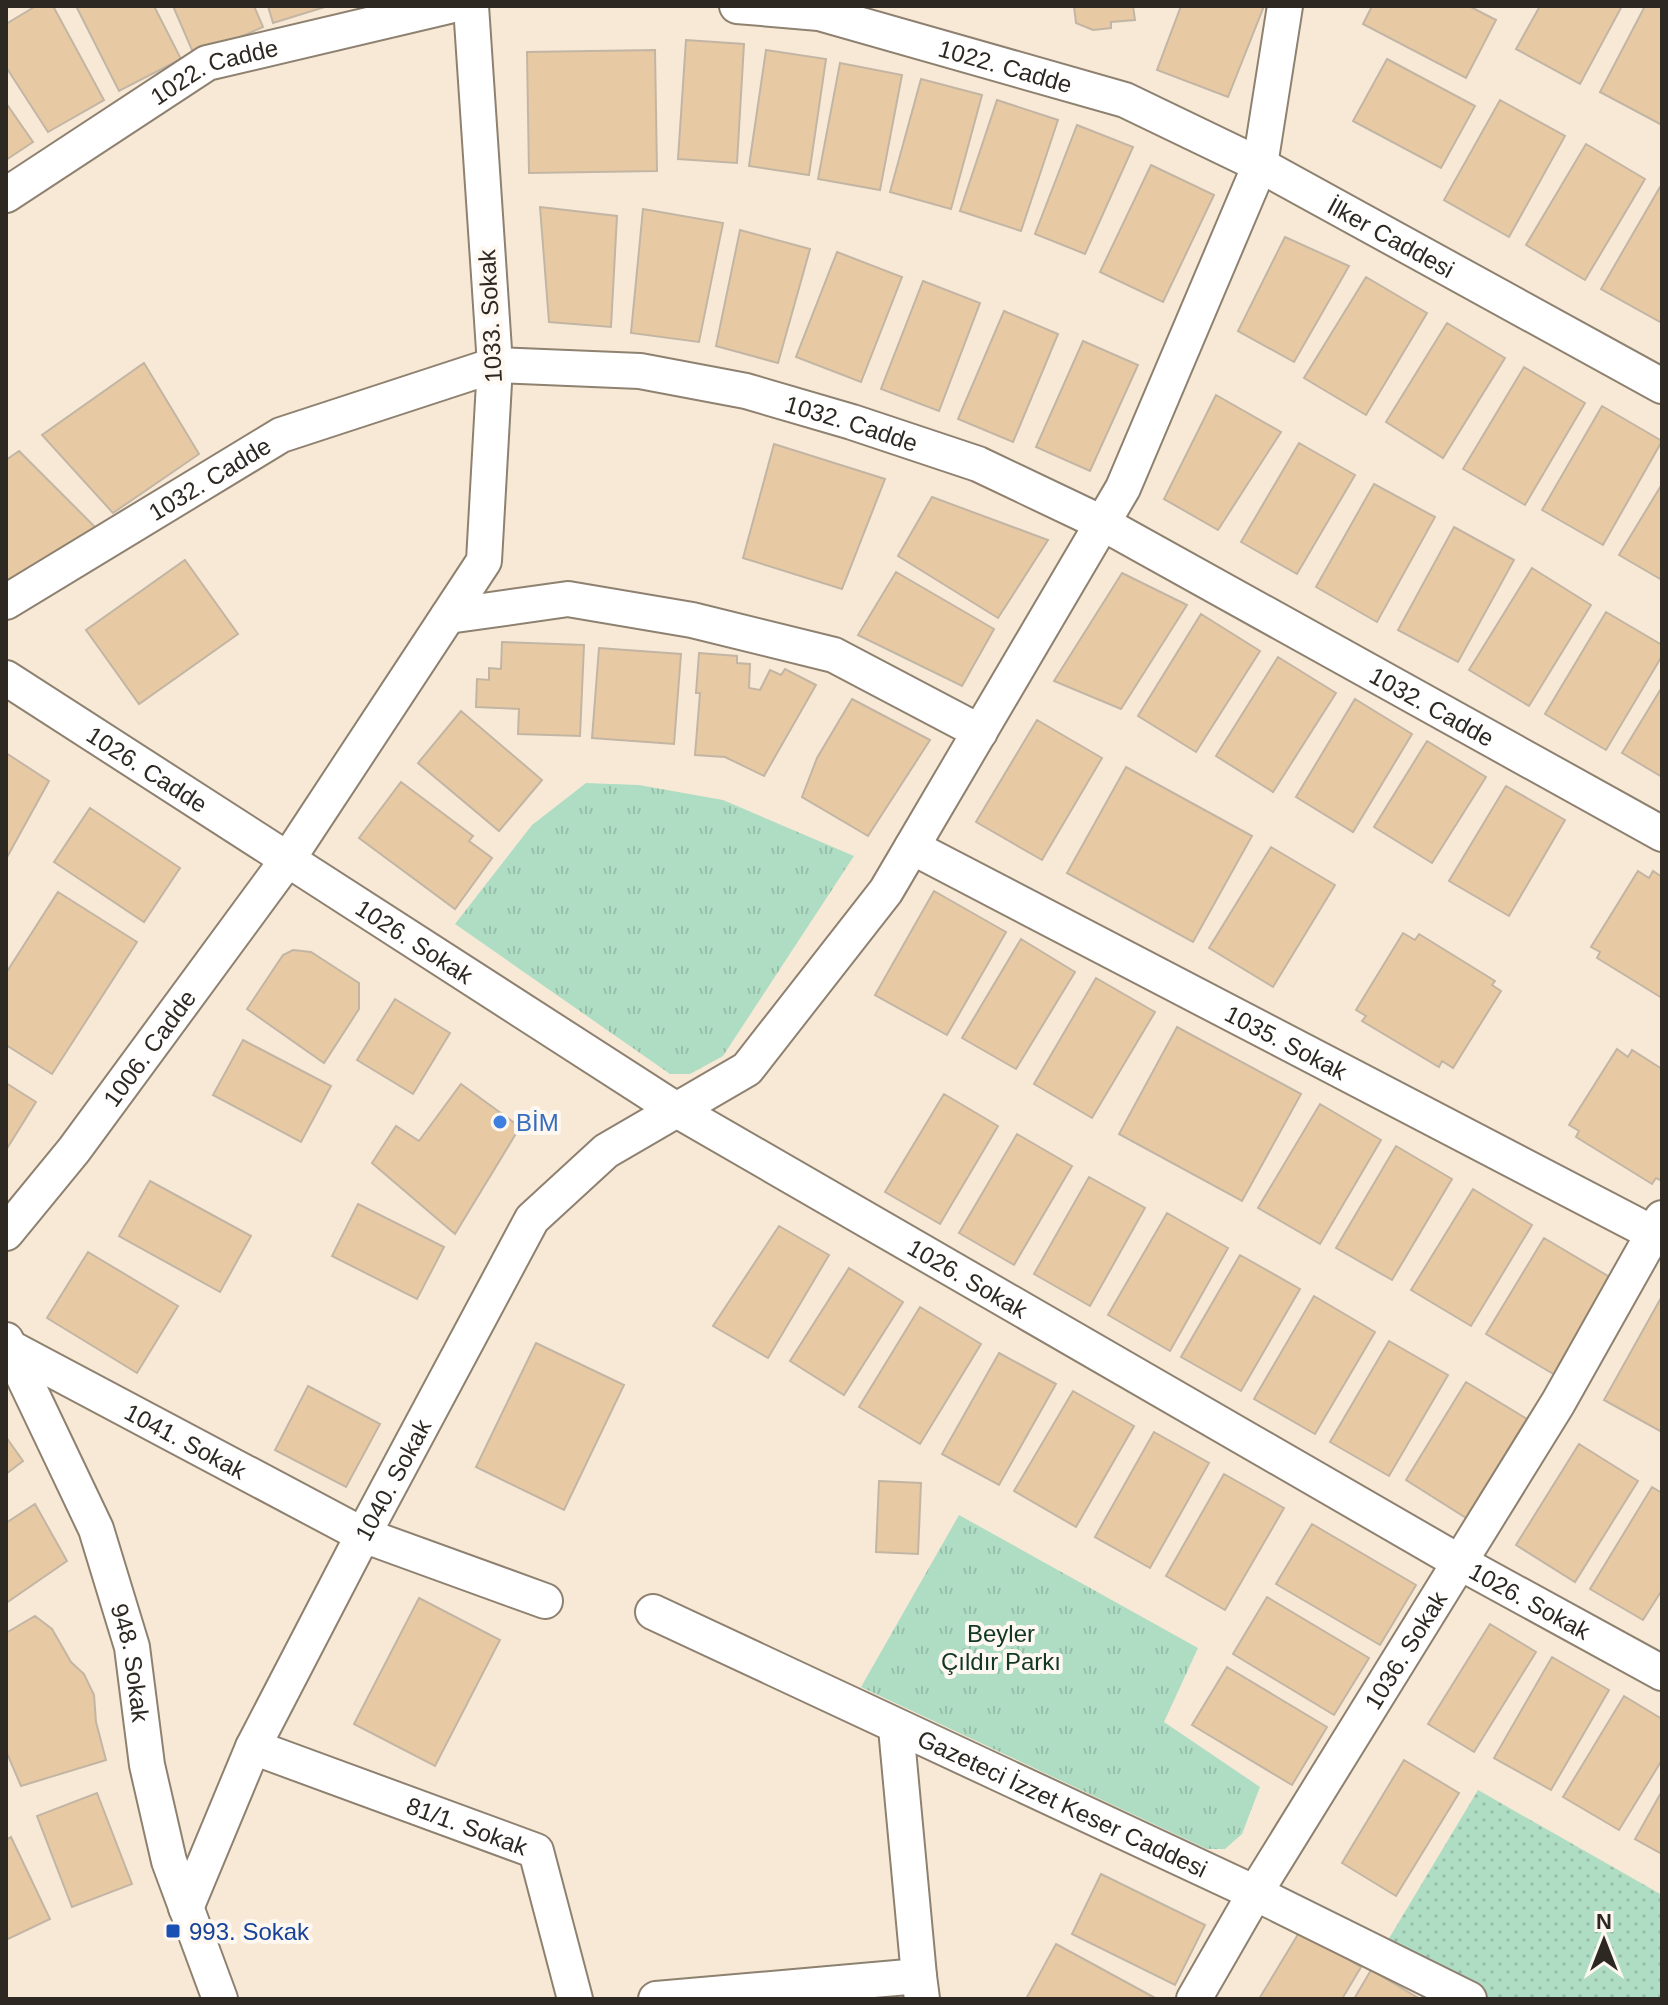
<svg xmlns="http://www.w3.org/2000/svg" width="1668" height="2005" font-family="Helvetica,sans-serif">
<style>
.grass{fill:url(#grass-dots)}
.park{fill:url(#park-tufts)}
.building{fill:#e7caa4;stroke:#c3b5a4;stroke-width:2}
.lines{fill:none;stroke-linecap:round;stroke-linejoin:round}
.minor-casing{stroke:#8e8170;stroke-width:38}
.minor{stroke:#fff;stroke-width:34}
.shop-dot{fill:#3f7fe0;stroke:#fef8f0;stroke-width:3}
.transit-dot{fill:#1a4fb4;stroke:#fef8f0;stroke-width:3}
.labels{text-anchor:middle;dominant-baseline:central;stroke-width:8;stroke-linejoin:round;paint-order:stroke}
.street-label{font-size:24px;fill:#2d2821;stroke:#fef8f0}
.shop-label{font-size:24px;fill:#366cbe;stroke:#fef8f0;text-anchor:start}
.park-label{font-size:24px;fill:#103626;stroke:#fef8f0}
.transit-label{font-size:24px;fill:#164399;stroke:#fef8f0;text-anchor:start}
</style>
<defs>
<pattern id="grass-dots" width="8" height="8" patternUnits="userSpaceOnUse" patternTransform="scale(2)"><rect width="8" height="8" fill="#afddc4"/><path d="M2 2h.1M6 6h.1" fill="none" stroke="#97bea8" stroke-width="1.8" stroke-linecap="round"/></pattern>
<pattern id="park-tufts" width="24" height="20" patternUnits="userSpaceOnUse" patternTransform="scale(2)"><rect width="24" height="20" fill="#afddc4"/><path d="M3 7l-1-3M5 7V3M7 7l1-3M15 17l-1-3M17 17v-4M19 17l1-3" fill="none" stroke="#97bea8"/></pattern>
</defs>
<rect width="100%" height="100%" fill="#f8e9d7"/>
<path class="grass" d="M1478,1790l184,105v104h-193l-90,-44z"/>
<path class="park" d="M586,783l53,2 84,15 131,56 -131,200 -33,18h-20l-215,-150 77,-99z
M959,1515l239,133 -34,74 96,65 -18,47 -17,15h-18l-346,-162z"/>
<path class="building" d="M36,6h17l51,94 -56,32 -42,-65v-43z
M76,6h78l27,53 -62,32z
M173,6h81l9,21 -68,30z
M268,6h60l-55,17z
M1074,6h59l2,14 -24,2v6l-18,2 -17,-7z
M1181,6h83l-36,91 -71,-27z
M1372,6h97l27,14 -30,58 -103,-54z
M1540,6h82l-42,78 -64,-35z
M1645,6h17v119l-62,-33z
M686,40l58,4 -7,119 -59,-4z
M655,50l2,121 -128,2 -2,-121z
M766,50l60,9 -17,116 -60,-9z
M1387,59l88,47 -34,62 -88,-47z
M840,63l62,12 -22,115 -62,-11z
M921,79l61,16 -31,114 -61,-17z
M997,100l61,20 -37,111 -61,-20z
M1500,100l65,36 -56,101 -65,-37z
M6,103l27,39 -27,18z
M1077,125l56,22 -48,107 -50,-20z
M1586,144l59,35 -60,101 -59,-35z
M1151,165l63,30 -51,107 -63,-30z
M1660,187l2,1v135l-61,-34z
M540,207l77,9 -6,111 -62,-5z
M643,209l80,14 -24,119 -68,-9z
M740,230l70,19 -32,114 -62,-17z
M1285,237l64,29 -55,96 -56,-31z
M837,252l65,25 -41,105 -65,-25z
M1366,277l61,36 -61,102 -62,-37z
M923,281l57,22 -41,108 -58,-22z
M1004,311l54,23 -45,108 -55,-23z
M1447,323l58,35 -62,100 -57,-36z
M1083,341l55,24 -48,106 -54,-24z
M144,363l55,91 -86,59 -71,-78z
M1524,367l61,36 -60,102 -62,-36z
M1216,395l65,37 -63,98 -54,-31z
M1602,406l60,35 -59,104 -61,-35z
M1299,443l56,32 -58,99 -56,-32z
M774,444l111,35 -43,110 -99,-31z
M19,451l79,79 -92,60v-130z
M1374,484l61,33 -58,105 -61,-35z
M1662,484v96l-43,-25z
M932,497l116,43 -50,78 -100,-62z
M1454,527l60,33 -56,102 -60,-32z
M185,560l53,74 -99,70 -53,-74z
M1532,568l59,37 -62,101 -60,-36z
M896,572l98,57 -32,57 -104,-51z
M1122,573l65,32 -66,104 -67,-28z
M1606,612l56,33v11l-56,94 -61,-36z
M1201,614l59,37 -64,101 -58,-36z
M502,642l82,3 -4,91 -62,-2 1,-25 -43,-2 1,-28 12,1v-12l12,1z
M599,648l82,6 -7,90 -82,-6z
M699,653l38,3v7l13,1 -1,24 11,2 10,-20 11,5 4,-6 31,16 -52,91 -39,-19 -30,-2 5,-62h-4z
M1278,657l58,36 -63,99 -57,-36z
M1662,687v90l-40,-24z
M852,699l78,41 -62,96 -66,-39 15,-39z
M1355,699l57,35 -59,98 -57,-35z
M461,711l81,69 -43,51 -81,-68z
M1037,720l65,38 -60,102 -66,-38z
M1427,741l59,36 -54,86 -58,-36z
M6,753l43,28 -43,78z
M1126,767l126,69 -59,106 -126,-69z
M401,782l72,54 -4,5 23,17 -37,51 -96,-71z
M1506,786l59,34 -56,96 -60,-35z
M90,808l90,60 -36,54 -90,-60z
M1271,847l64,38 -62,102 -64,-39z
M1638,871l11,7 4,-7 9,6v121l-65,-40 3,-6 -9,-5z
M934,891l72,41 -59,103 -72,-40z
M58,892l79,50 -85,132 -46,-29v-72z
M1403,933l12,7 4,-6 76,47 -3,4 9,6 -48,77 -11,-7 -3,6 -77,-46 4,-5 -10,-6z
M1021,939l54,33 -59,97 -54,-31z
M293,950l18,2 48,31v26l-35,54 -77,-54 36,-54z
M1096,978l59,34 -63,106 -58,-34z
M395,999l55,34 -37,61 -56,-34z
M1177,1027l124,67 -59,107 -123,-67z
M243,1040l88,46 -30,56 -88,-47z
M1617,1049l11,8 4,-7 30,19v112l-6,-3 -4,6 -76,-47 3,-6 -10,-6z
M6,1083l30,19 -30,48z
M461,1084l59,43 -65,107 -83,-71 24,-37 23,15z
M944,1094l54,32 -58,98 -55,-32z
M1320,1104l61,36 -61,104 -62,-36z
M1017,1134l55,32 -58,99 -55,-32z
M1396,1146l56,33 -60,101 -56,-32z
M1089,1177l56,31 -55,98 -56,-32z
M150,1181l101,55 -31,56 -101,-56z
M1473,1189l59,36 -61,101 -60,-36z
M358,1204l86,43 -27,52 -85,-43z
M1167,1213l61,35 -58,103 -62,-36z
M779,1226l50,29 -61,103 -55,-32z
M1544,1238l69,41 -58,96 -69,-41z
M88,1252l90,54 -41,67 -90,-55z
M1240,1255l60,34 -59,102 -60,-34z
M849,1268l54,34 -59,93 -54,-34z
M1314,1296l61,36 -60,102 -61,-35z
M1662,1296v136l-58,-32z
M920,1307l61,37 -61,100 -61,-37z
M1389,1341l59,34 -59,101 -59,-34z
M536,1343l88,42 -60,125 -88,-43z
M999,1353l57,31 -57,101 -57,-31z
M1466,1382l66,40 -61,99 -65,-41z
M308,1386l72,38 -34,63 -71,-37z
M1073,1391l61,35 -58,101 -62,-36z
M1154,1432l55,31 -59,105 -55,-31z
M6,1437l17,24 -17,13z
M1579,1444l59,37 -63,101 -59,-37z
M1224,1474l60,34 -59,102 -59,-34z
M879,1481l42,2 -3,71 -42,-2z
M1652,1487l10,6v97l-19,30 -53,-31z
M35,1504l32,57 -61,42v-80z
M1312,1524l104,61 -36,60 -104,-61z
M1267,1597l102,61 -35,57 -101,-61z
M419,1598l81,42 -65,126 -81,-42z
M35,1616l17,13 19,33 13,12 10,21 2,27 10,38 -85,26 -15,-35v-118z
M1490,1624l46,28 -62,100 -46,-28z
M1552,1657l57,33 -58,100 -57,-32z
M1227,1667l100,60 -35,58 -100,-60z
M1624,1696l38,23v41l-43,70 -56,-33z
M1404,1760l55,33 -63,103 -54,-33z
M1662,1791v63l-27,-15z
M97,1793l35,91 -60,23 -35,-91z
M11,1837l39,82 -44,21v-100z
M1101,1874l104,51 -30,60 -103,-51z
M1300,1931l61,36 -19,32h-83z
M1056,1944l101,55h-131z
M1371,1970l49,29h-66z"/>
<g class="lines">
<defs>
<g id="minor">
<path id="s1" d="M737,6l82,7 306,87 135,65 402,221"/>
<path id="s2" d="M6,195l201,-132 242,-57"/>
<path id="s3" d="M6,602l275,-167 214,-70 145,6 106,20 106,31 126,42 124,59 560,311"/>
<path d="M448,616l120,-17 124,21 142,35 146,77"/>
<path id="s4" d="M6,678l669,431 786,454 201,110"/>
<path id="s5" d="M912,847l750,391"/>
<path id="s6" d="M6,1233l68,-83 214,-291 196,-298 11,-196 -24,-359"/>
<path id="s7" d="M6,1340l90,189 36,118 15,118 22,96 51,138"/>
<path id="s8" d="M9,1347l354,188 182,66"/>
<path id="s9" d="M653,1612l602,281 214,106"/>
<path d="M896,1728l23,248"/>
<path id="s10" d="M253,1747l283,104 39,148"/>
<path id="s11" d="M186,1908l67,-161 110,-212 169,-316 74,-68 141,-82 139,-178 237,-403 137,-323 25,-159"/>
<path d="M656,1999l263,-23 3,23"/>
<path id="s12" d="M1194,1999l61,-106 303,-490 104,-185"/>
</g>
</defs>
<use href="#minor" class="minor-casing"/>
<use href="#minor" class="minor"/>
</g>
<circle class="shop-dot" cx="500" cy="1122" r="8"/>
<rect class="transit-dot" x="165" y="1923" width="16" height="16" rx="4"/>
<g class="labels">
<g class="street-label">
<text stroke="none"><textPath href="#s1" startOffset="276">1022. Cadde</textPath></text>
<text stroke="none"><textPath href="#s2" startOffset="244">1022. Cadde</textPath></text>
<text stroke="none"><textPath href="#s1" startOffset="700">İlker Caddesi</textPath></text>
<text transform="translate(490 316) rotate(-93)">1033. Sokak</text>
<text stroke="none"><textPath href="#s3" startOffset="910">1032. Cadde</textPath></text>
<text stroke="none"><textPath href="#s3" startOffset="238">1032. Cadde</textPath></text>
<text stroke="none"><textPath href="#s3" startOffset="1558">1032. Cadde</textPath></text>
<text stroke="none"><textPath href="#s4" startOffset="168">1026. Cadde</textPath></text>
<text stroke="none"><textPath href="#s4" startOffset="486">1026. Sokak</textPath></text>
<text stroke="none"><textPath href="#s5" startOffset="422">1035. Sokak</textPath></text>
<text stroke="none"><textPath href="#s6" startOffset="234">1006. Cadde</textPath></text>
<text stroke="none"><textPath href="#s4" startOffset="1134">1026. Sokak</textPath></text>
<text stroke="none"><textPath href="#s8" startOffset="200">1041. Sokak</textPath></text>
<text stroke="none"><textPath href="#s11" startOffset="476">1040. Sokak</textPath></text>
<text stroke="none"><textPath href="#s4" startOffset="1782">1026. Sokak</textPath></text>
<text stroke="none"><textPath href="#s12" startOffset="408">1036. Sokak</textPath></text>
<text stroke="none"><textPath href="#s7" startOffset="348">948. Sokak</textPath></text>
<text stroke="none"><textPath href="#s9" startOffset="452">Gazeteci İzzet Keser Caddesi</textPath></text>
<text stroke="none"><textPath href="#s10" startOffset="228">81/1. Sokak</textPath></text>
</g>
<g class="shop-label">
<text x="516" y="1122">BİM</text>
</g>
<g class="park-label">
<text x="1001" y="1633">Beyler<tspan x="1001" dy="28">Çıldır Parkı</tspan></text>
</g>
<g class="transit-label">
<text x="189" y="1931">993. Sokak</text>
</g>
</g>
<rect width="1668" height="2005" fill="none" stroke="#2d2821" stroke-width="16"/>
<g transform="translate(1604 1941)" stroke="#fef8f0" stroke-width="6" paint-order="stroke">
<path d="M0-6L14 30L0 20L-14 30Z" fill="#2d2821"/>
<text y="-12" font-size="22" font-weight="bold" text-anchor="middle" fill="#2d2821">N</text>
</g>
</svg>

+ + +

TRY IT: When a line in the material above includes "lines", report that line by copying it.

TASK RESPONSE:
.lines{fill:none;stroke-linecap:round;stroke-linejoin:round}
<g class="lines">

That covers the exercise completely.